7. Post configuration steps

  1. Update service ports, if needed.

  2. Using the CLI, you can test the configuration. Learn more about diagnostic tests. For the full test of the configuration, enter the following in the CLI:

    # You must be authenticated to run diagnostic tests.
    az login --mls
    
    # Run test
    az ml admin diagnostic run
    
  3. Evaluate the configuration's capacity.

How to upgrade

To replace an older version, you can uninstall the older distribution before installing the new version (there is no in-place upgrade).

Carefully review the steps in the following sections.

Upgrade a compute node

Important

Before you begin, back up the appsettings.json file on each node in case of an issue during the upgrade process.

  1. Uninstall the old version. The uninstall process stashes away a copy of your configuration files for a seamlessly upgrade to Machine Learning Server 9.3 and later.

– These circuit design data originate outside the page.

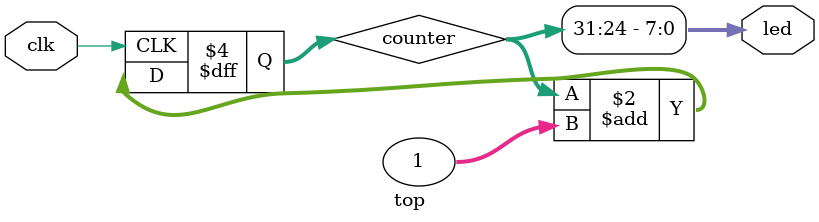
<source format=v>
module top(clk, led);

input clk;
output [7:0] led;

reg [31:0] counter;

always @(posedge clk)
	counter <= counter + 1;

assign led = counter >> 24;

endmodule

</source>
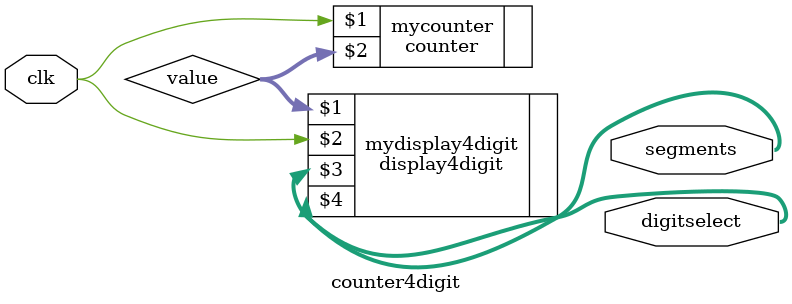
<source format=sv>
`timescale 1ns / 1ps


    module counter4digit(
        input wire clk,
        output logic[7:0]segments,
        output logic [7:0]digitselect
        );
        
        wire [15:0] value;

        counter mycounter(clk, value);   
        display4digit mydisplay4digit(value, clk, segments, digitselect);
     
    endmodule

</source>
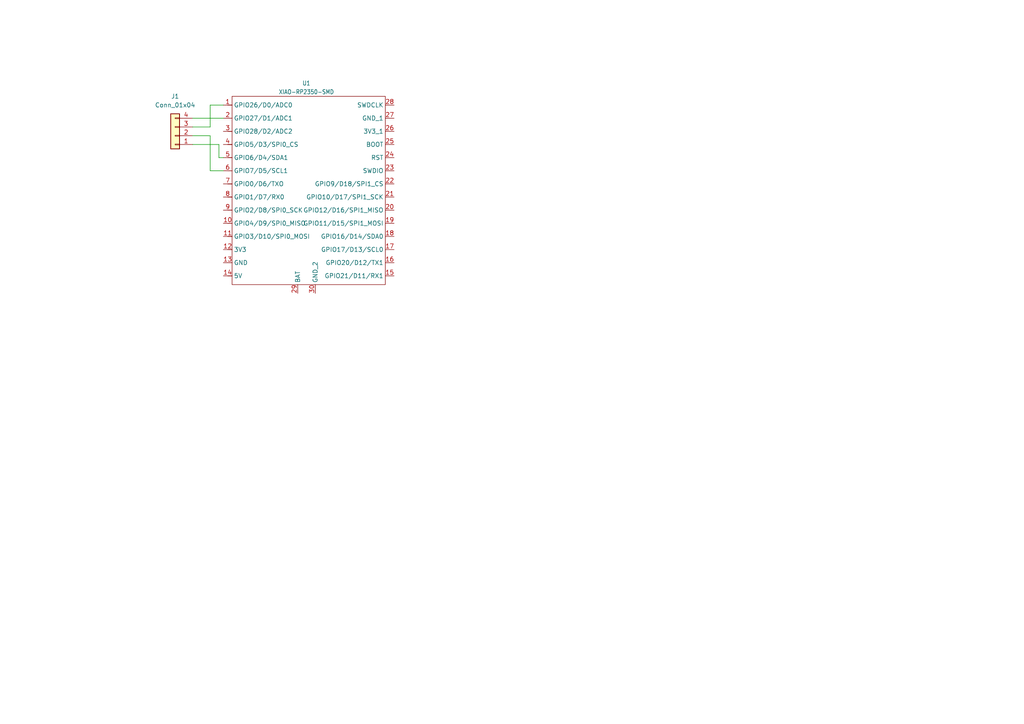
<source format=kicad_sch>
(kicad_sch
	(version 20250114)
	(generator "eeschema")
	(generator_version "9.0")
	(uuid "4bdb30fe-aa8e-4095-b13f-deb56eedebb0")
	(paper "A4")
	
	(wire
		(pts
			(xy 60.96 39.37) (xy 60.96 49.53)
		)
		(stroke
			(width 0)
			(type default)
		)
		(uuid "08e86e54-3c2d-4ebd-bea2-db45d6cfd25b")
	)
	(wire
		(pts
			(xy 55.88 41.91) (xy 63.5 41.91)
		)
		(stroke
			(width 0)
			(type default)
		)
		(uuid "0f9aed2b-6c29-40a5-b7f4-ed43e45c638c")
	)
	(wire
		(pts
			(xy 55.88 34.29) (xy 64.77 34.29)
		)
		(stroke
			(width 0)
			(type default)
		)
		(uuid "3db51a20-24d5-4bb3-99c1-3e223288b368")
	)
	(wire
		(pts
			(xy 55.88 39.37) (xy 60.96 39.37)
		)
		(stroke
			(width 0)
			(type default)
		)
		(uuid "5b6385c1-0974-42f4-a2e6-c5a505269d9d")
	)
	(wire
		(pts
			(xy 55.88 36.83) (xy 60.96 36.83)
		)
		(stroke
			(width 0)
			(type default)
		)
		(uuid "63b9d35c-31a4-46de-8139-0e9416d48f53")
	)
	(wire
		(pts
			(xy 60.96 36.83) (xy 60.96 30.48)
		)
		(stroke
			(width 0)
			(type default)
		)
		(uuid "6b91c0af-613a-4431-af8b-e2dfe87bd1dd")
	)
	(wire
		(pts
			(xy 60.96 30.48) (xy 64.77 30.48)
		)
		(stroke
			(width 0)
			(type default)
		)
		(uuid "8d59d8c7-5fe7-44ec-a216-f8da67adae5e")
	)
	(wire
		(pts
			(xy 63.5 41.91) (xy 63.5 45.72)
		)
		(stroke
			(width 0)
			(type default)
		)
		(uuid "b07f08c2-b900-40c5-81a6-907d1eab556b")
	)
	(wire
		(pts
			(xy 60.96 49.53) (xy 64.77 49.53)
		)
		(stroke
			(width 0)
			(type default)
		)
		(uuid "c70c95fd-c9bb-42b2-a9e8-4578a3447341")
	)
	(wire
		(pts
			(xy 63.5 45.72) (xy 64.77 45.72)
		)
		(stroke
			(width 0)
			(type default)
		)
		(uuid "d3b8ec1a-1025-4e59-a058-5e3998ce88b0")
	)
	(symbol
		(lib_id "OPL:XIAO-RP2350-SMD")
		(at 88.9 53.34 0)
		(unit 1)
		(exclude_from_sim no)
		(in_bom yes)
		(on_board yes)
		(dnp no)
		(fields_autoplaced yes)
		(uuid "730f984a-d3fd-4f1b-bc01-ef94385d874d")
		(property "Reference" "U1"
			(at 88.8619 24.13 0)
			(effects
				(font
					(size 1.27 1.0795)
				)
			)
		)
		(property "Value" "XIAO-RP2350-SMD"
			(at 88.8619 26.67 0)
			(effects
				(font
					(size 1.27 1.0795)
				)
			)
		)
		(property "Footprint" ""
			(at 88.9 41.91 0)
			(effects
				(font
					(size 1.27 1.27)
				)
				(hide yes)
			)
		)
		(property "Datasheet" ""
			(at 88.9 41.91 0)
			(effects
				(font
					(size 1.27 1.27)
				)
				(hide yes)
			)
		)
		(property "Description" ""
			(at 88.9 41.91 0)
			(effects
				(font
					(size 1.27 1.27)
				)
				(hide yes)
			)
		)
		(pin "9"
			(uuid "29b49279-8c87-45e8-94df-8bbb617504e2")
		)
		(pin "2"
			(uuid "0ed517c8-5648-4af5-8b9a-048245d8e7f4")
		)
		(pin "5"
			(uuid "9f5c00b1-a6f1-4474-8515-1fd7527306e6")
		)
		(pin "7"
			(uuid "3050a1ce-592c-445b-912f-39a61a0ce970")
		)
		(pin "17"
			(uuid "76fada43-3cc5-4c8d-bc99-77363c9c97f7")
		)
		(pin "12"
			(uuid "dcb204e7-c540-47cd-88a5-97e514991696")
		)
		(pin "4"
			(uuid "4db74b1e-de5b-408d-959f-1691f26047fa")
		)
		(pin "6"
			(uuid "7fd81813-ca47-4881-bb26-c67aec631db3")
		)
		(pin "13"
			(uuid "28356ff6-dbaf-4882-b2cb-924209c06211")
		)
		(pin "8"
			(uuid "fb4a2a70-db22-4a0b-94a0-c8a23611d23d")
		)
		(pin "14"
			(uuid "e957fcea-dff9-471a-ac5d-75ebf2822392")
		)
		(pin "29"
			(uuid "826e7f10-56ba-45af-be9f-8aedb8cce642")
		)
		(pin "1"
			(uuid "f55cdda7-d32d-4b73-b2d8-359110a5fe9e")
		)
		(pin "30"
			(uuid "82546c0b-7e8b-4de4-b891-dacf56df4260")
		)
		(pin "3"
			(uuid "486bc9ff-3b79-4059-af9d-c58b150b5472")
		)
		(pin "10"
			(uuid "db8d648b-158f-4615-a0e2-46c288586ebe")
		)
		(pin "28"
			(uuid "7df0cf6c-27a7-4540-8177-80a66d255bea")
		)
		(pin "27"
			(uuid "888ac405-b2a8-4f78-8200-cacba9ecc5e5")
		)
		(pin "26"
			(uuid "89e9b9e0-4b6d-4680-90dc-4cf3a0420a87")
		)
		(pin "23"
			(uuid "1ae3c91a-87f8-43e3-9330-749794446f74")
		)
		(pin "11"
			(uuid "abd079f6-7fc4-4950-a85a-9e382539c384")
		)
		(pin "22"
			(uuid "6518eabc-3240-4cc3-8e23-3563699b0da8")
		)
		(pin "21"
			(uuid "870f5359-c18e-406c-ba61-d13f5d0f4b46")
		)
		(pin "20"
			(uuid "6164c640-14fa-480a-bde6-787bb9ebd49e")
		)
		(pin "24"
			(uuid "7302032f-78b1-4ab5-b943-cbd4a80c9877")
		)
		(pin "19"
			(uuid "65cef587-a338-4d1e-adb9-3b19705f8024")
		)
		(pin "25"
			(uuid "9e915f40-04aa-40c7-83f9-c587688d431a")
		)
		(pin "18"
			(uuid "fdf137b5-4bbd-41b9-a171-c1c97451be40")
		)
		(pin "16"
			(uuid "689c424a-593c-4389-8495-5f367a9b3b1e")
		)
		(pin "15"
			(uuid "ad8dde9f-0f7c-409d-9a1e-2039bc8d1839")
		)
		(instances
			(project ""
				(path "/4bdb30fe-aa8e-4095-b13f-deb56eedebb0"
					(reference "U1")
					(unit 1)
				)
			)
		)
	)
	(symbol
		(lib_id "Connector_Generic:Conn_01x04")
		(at 50.8 39.37 180)
		(unit 1)
		(exclude_from_sim no)
		(in_bom yes)
		(on_board yes)
		(dnp no)
		(fields_autoplaced yes)
		(uuid "a2087467-64d5-4220-adf5-8c08e2ed58be")
		(property "Reference" "J1"
			(at 50.8 27.94 0)
			(effects
				(font
					(size 1.27 1.27)
				)
			)
		)
		(property "Value" "Conn_01x04"
			(at 50.8 30.48 0)
			(effects
				(font
					(size 1.27 1.27)
				)
			)
		)
		(property "Footprint" ""
			(at 50.8 39.37 0)
			(effects
				(font
					(size 1.27 1.27)
				)
				(hide yes)
			)
		)
		(property "Datasheet" "~"
			(at 50.8 39.37 0)
			(effects
				(font
					(size 1.27 1.27)
				)
				(hide yes)
			)
		)
		(property "Description" "Generic connector, single row, 01x04, script generated (kicad-library-utils/schlib/autogen/connector/)"
			(at 50.8 39.37 0)
			(effects
				(font
					(size 1.27 1.27)
				)
				(hide yes)
			)
		)
		(pin "1"
			(uuid "9228e05c-e73c-4c93-8eec-e06898b6e744")
		)
		(pin "2"
			(uuid "f22855e6-b6ec-4791-a397-99521be4a509")
		)
		(pin "3"
			(uuid "fa03072a-85c8-46b6-ba6a-d9dc779416d8")
		)
		(pin "4"
			(uuid "872d1d4d-0179-4934-8cb5-3644383f4157")
		)
		(instances
			(project ""
				(path "/4bdb30fe-aa8e-4095-b13f-deb56eedebb0"
					(reference "J1")
					(unit 1)
				)
			)
		)
	)
	(sheet_instances
		(path "/"
			(page "1")
		)
	)
	(embedded_fonts no)
)

</source>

  2. Install Machine Learning Server and its dependencies as follows. Learn about supported platforms for this configuration.

    • Linux instructions: Installation steps | Offline steps

    • Windows instructions: Installation steps | Offline steps

      For SQL Server Machine Learning Services, you must also manually install .NET Core 2.0 and add a registry key called 'H_KEY_LOCAL_MACHINE\SOFTWARE\R Server\Path' with a value of the parent path to the R_SERVER or PYTHON_SERVER folder (for example, C:\Program Files\Microsoft SQL Server\140).

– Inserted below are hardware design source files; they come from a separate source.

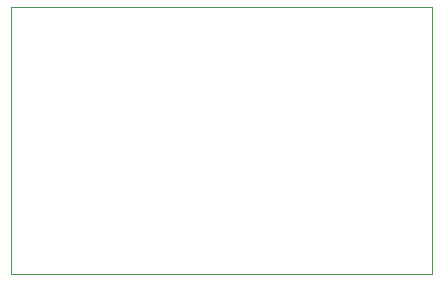
<source format=gbr>
%TF.GenerationSoftware,KiCad,Pcbnew,7.0.8*%
%TF.CreationDate,2024-03-30T04:59:33+03:00*%
%TF.ProjectId,PowerSensor,506f7765-7253-4656-9e73-6f722e6b6963,rev?*%
%TF.SameCoordinates,Original*%
%TF.FileFunction,Profile,NP*%
%FSLAX46Y46*%
G04 Gerber Fmt 4.6, Leading zero omitted, Abs format (unit mm)*
G04 Created by KiCad (PCBNEW 7.0.8) date 2024-03-30 04:59:33*
%MOMM*%
%LPD*%
G01*
G04 APERTURE LIST*
%TA.AperFunction,Profile*%
%ADD10C,0.100000*%
%TD*%
G04 APERTURE END LIST*
D10*
X91400000Y-81200000D02*
X127000000Y-81200000D01*
X127000000Y-103800000D01*
X91400000Y-103800000D01*
X91400000Y-81200000D01*
M02*

</source>
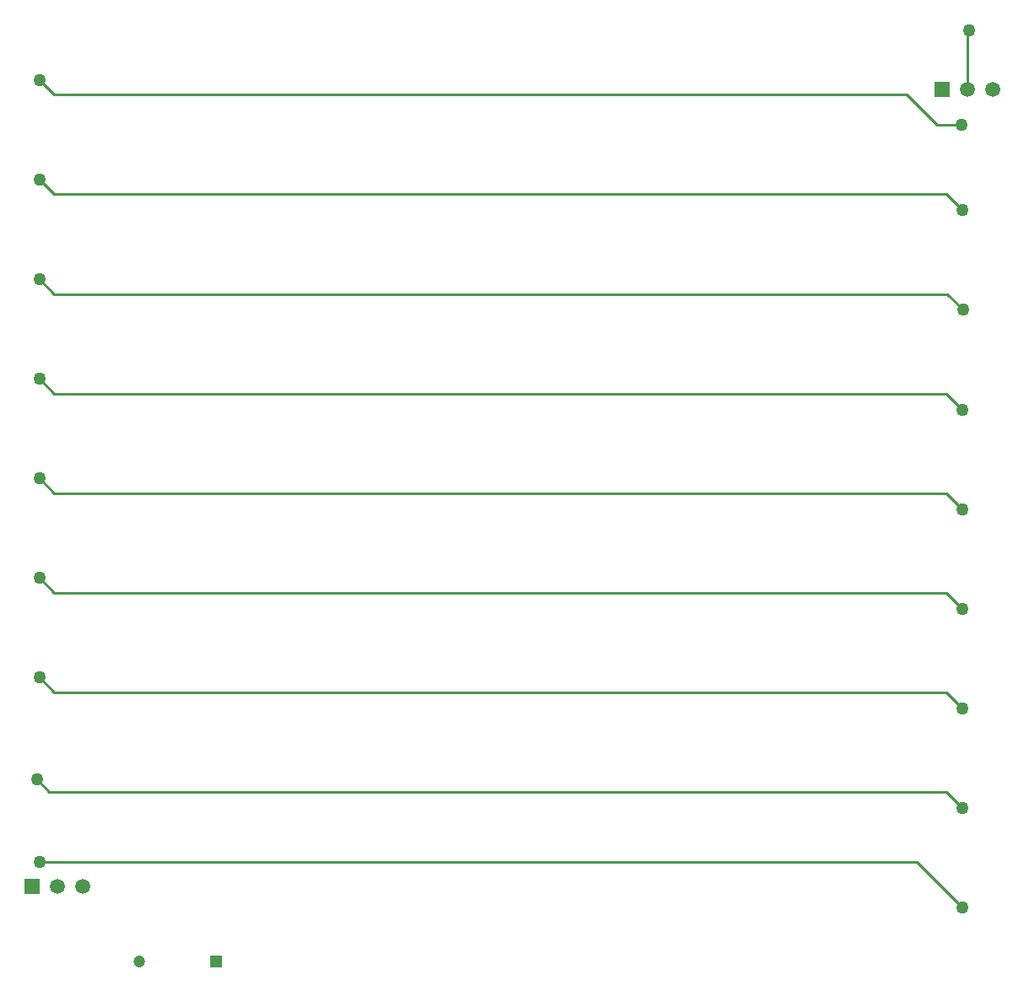
<source format=gbl>
G04*
G04 #@! TF.GenerationSoftware,Altium Limited,CircuitStudio,1.5.2 (30)*
G04*
G04 Layer_Physical_Order=2*
G04 Layer_Color=12500520*
%FSLAX42Y42*%
%MOMM*%
G71*
G01*
G75*
%ADD12C,0.25*%
%ADD13R,1.50X1.50*%
%ADD14C,1.50*%
%ADD15R,1.20X1.20*%
%ADD16C,1.20*%
%ADD17C,1.27*%
D12*
X12054Y12054D02*
X12075Y12075D01*
X12054Y11475D02*
Y12054D01*
X2750Y3725D02*
X11550D01*
X12010Y3265D01*
X11850Y4425D02*
X12010Y4265D01*
X2850Y4425D02*
X11850D01*
X2725Y4550D02*
X2850Y4425D01*
X11850Y5425D02*
X12010Y5265D01*
X2900Y5425D02*
X11850D01*
X2750Y5575D02*
X2900Y5425D01*
X11850Y6425D02*
X12010Y6265D01*
X2900Y6425D02*
X11850D01*
X2750Y6575D02*
X2900Y6425D01*
X11850Y7425D02*
X12010Y7265D01*
X2900Y7425D02*
X11850D01*
X2750Y7575D02*
X2900Y7425D01*
X11850Y8425D02*
X12010Y8265D01*
X2900Y8425D02*
X11850D01*
X2750Y8575D02*
X2900Y8425D01*
X11855Y9425D02*
X12015Y9265D01*
X2900Y9425D02*
X11855D01*
X2750Y9575D02*
X2900Y9425D01*
X11850Y10425D02*
X12010Y10265D01*
X2900Y10425D02*
X11850D01*
X2750Y10575D02*
X2900Y10425D01*
X11750Y11125D02*
X12000D01*
X11450Y11425D02*
X11750Y11125D01*
X2900Y11425D02*
X11450D01*
X2750Y11575D02*
X2900Y11425D01*
D13*
X11800Y11475D02*
D03*
X2675Y3475D02*
D03*
D14*
X12054Y11475D02*
D03*
X12308D02*
D03*
X2929Y3475D02*
D03*
X3183D02*
D03*
D15*
X4525Y2725D02*
D03*
D16*
X3750D02*
D03*
D17*
X12075Y12075D02*
D03*
X12010Y3265D02*
D03*
X2750Y3725D02*
D03*
X12010Y4265D02*
D03*
X2725Y4550D02*
D03*
X12010Y5265D02*
D03*
X2750Y5575D02*
D03*
X12010Y6265D02*
D03*
X2750Y6575D02*
D03*
X12010Y7265D02*
D03*
X2750Y7575D02*
D03*
X12010Y8265D02*
D03*
X2750Y8575D02*
D03*
X12015Y9265D02*
D03*
X2750Y9575D02*
D03*
X12010Y10265D02*
D03*
X2750Y10575D02*
D03*
X12000Y11125D02*
D03*
X2750Y11575D02*
D03*
M02*

</source>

  3. In a command-line window or terminal launched with administrator (Windows) or root/sudo (Linux) privileges, run CLI commands to configure a compute node.

    # Set up a compute node
    az ml admin node setup --computenode
    
    # Check the node is now running
    az ml admin node list
    

    You can always configure the server to authenticate against Active Directory (LDAP) or Azure Active Directory later.

    If you need help with CLI commands, run the command but add --help to the end.

You can now repeat these steps for each compute node.

Upgrade a web node

Important

Before you begin, back up the appsettings.json file on each node in case of an issue during the upgrade process.

  1. Uninstall the old version. The uninstall process stashes away a copy of your configuration files for a seamlessly upgrade to Machine Learning Server 9.3 and later.

  2. Install Machine Learning Server and its dependencies as follows. Learn about supported platforms for this configuration.

    • Linux instructions: Installation steps | Offline steps

    • Windows instructions: Installation steps | Offline steps

      For SQL Server Machine Learning Services, you must also manually install .NET Core 2.0 and add a registry key called 'H_KEY_LOCAL_MACHINE\SOFTWARE\R Server\Path' with a value of the parent path to the R_SERVER or PYTHON_SERVER folder (for example, C:\Program Files\Microsoft SQL Server\140).

  3. In a command-line window or terminal launched with administrator (Windows) or root/sudo (Linux) privileges, run CLI commands to:

    • Set up the web node.
    • Define a password for the default 'admin' account. Replace with a password of your choice. The admin password must be 8-16 characters long and contain 1+ uppercase character, 1+ lowercase character, 1+ one number, and 1+ special characters:
      ~ ! @ # $ % ^ & ( ) - _ + = | < > \ / ; : , .
    • Declare the IP address of each compute node. Separate each URI with a comma. For multiple compute nodes, separate each URI with a comma. The following example shows a single URI and a range of IPs (1.0.1.1, 1.0.1.2, 1.0.2.1, 1.0.2.2, 1.0.3.1, 1.0.3.2):
      --uri http://1.1.1.1:12805, http://1.0.1-3.1-2:12805
    az ml admin node setup --webnode --admin-password <Password> --confirm-password <Password> --uri <URI1>,<URI2>
    
  4. Verify the configuration was successful with these CLI commands:

    # Check the node is now running
    az ml admin node list
    
    # Authenticate with Machine Learning Server
    az login --mls
    
    # Run diagnostics to make all is configured properly
    az ml admin diagnostic run
    

    You can always configure the server to authenticate against Active Directory (LDAP) or Azure Active Directory later.

    If you need help with CLI commands, run the command but add --help to the end.

You can now repeat these steps for each node.